INPUT MATERIAL START

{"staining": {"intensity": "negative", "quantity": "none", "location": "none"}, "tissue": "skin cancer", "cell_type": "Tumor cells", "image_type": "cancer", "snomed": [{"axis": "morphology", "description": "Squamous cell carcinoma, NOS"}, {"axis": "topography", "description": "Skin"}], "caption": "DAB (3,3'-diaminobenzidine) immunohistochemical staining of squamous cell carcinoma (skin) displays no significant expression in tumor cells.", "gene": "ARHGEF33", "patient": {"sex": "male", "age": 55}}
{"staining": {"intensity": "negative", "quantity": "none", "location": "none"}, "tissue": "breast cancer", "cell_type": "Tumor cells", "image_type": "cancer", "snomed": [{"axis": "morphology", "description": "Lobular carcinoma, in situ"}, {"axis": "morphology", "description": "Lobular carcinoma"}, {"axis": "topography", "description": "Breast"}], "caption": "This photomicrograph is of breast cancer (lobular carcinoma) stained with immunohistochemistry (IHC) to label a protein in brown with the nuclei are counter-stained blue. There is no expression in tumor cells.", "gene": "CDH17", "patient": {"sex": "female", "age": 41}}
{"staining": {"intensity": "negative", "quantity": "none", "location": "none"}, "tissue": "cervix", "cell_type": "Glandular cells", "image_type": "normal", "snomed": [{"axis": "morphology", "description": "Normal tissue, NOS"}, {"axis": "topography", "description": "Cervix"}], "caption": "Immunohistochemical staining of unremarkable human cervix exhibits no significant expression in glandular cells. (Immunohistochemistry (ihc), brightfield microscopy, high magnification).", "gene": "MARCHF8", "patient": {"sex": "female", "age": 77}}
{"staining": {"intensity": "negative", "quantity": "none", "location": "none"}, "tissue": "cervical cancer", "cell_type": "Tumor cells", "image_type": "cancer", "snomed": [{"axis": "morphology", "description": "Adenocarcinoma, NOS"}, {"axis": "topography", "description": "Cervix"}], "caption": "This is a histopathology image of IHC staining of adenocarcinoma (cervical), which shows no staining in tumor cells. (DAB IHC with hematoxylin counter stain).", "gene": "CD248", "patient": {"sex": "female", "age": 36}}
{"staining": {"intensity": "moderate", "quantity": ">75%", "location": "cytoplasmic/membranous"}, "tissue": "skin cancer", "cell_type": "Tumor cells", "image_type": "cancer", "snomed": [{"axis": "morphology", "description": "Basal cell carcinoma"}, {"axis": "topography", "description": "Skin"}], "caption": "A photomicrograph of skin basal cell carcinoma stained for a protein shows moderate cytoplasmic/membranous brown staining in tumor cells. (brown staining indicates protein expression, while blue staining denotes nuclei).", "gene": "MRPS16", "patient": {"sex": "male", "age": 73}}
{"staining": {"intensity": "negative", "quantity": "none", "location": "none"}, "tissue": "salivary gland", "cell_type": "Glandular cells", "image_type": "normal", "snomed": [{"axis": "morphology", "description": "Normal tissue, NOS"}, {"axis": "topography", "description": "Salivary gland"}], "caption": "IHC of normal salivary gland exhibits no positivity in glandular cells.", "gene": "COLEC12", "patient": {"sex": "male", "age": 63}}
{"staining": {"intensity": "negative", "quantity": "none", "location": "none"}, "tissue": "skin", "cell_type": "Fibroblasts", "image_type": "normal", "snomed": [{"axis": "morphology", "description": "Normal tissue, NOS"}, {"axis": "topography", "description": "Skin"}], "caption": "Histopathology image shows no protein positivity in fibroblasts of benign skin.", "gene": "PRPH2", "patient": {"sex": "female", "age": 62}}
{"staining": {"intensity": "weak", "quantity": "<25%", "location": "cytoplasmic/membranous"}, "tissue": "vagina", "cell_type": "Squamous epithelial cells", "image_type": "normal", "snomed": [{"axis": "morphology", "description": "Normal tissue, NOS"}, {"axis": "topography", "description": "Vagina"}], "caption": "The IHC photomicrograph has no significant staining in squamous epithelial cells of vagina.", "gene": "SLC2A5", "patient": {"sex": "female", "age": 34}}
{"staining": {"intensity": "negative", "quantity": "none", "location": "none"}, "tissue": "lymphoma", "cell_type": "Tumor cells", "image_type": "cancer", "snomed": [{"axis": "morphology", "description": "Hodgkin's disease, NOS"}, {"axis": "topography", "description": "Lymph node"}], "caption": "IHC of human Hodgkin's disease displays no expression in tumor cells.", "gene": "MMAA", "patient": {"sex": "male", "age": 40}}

INPUT MATERIAL END

* _PROBLEM TO WORK ON_
Wherever a line in the data above contains the word "squamous", copy that line.

* _OUTPUT_
{"staining": {"intensity": "negative", "quantity": "none", "location": "none"}, "tissue": "skin cancer", "cell_type": "Tumor cells", "image_type": "cancer", "snomed": [{"axis": "morphology", "description": "Squamous cell carcinoma, NOS"}, {"axis": "topography", "description": "Skin"}], "caption": "DAB (3,3'-diaminobenzidine) immunohistochemical staining of squamous cell carcinoma (skin) displays no significant expression in tumor cells.", "gene": "ARHGEF33", "patient": {"sex": "male", "age": 55}}
{"staining": {"intensity": "weak", "quantity": "<25%", "location": "cytoplasmic/membranous"}, "tissue": "vagina", "cell_type": "Squamous epithelial cells", "image_type": "normal", "snomed": [{"axis": "morphology", "description": "Normal tissue, NOS"}, {"axis": "topography", "description": "Vagina"}], "caption": "The IHC photomicrograph has no significant staining in squamous epithelial cells of vagina.", "gene": "SLC2A5", "patient": {"sex": "female", "age": 34}}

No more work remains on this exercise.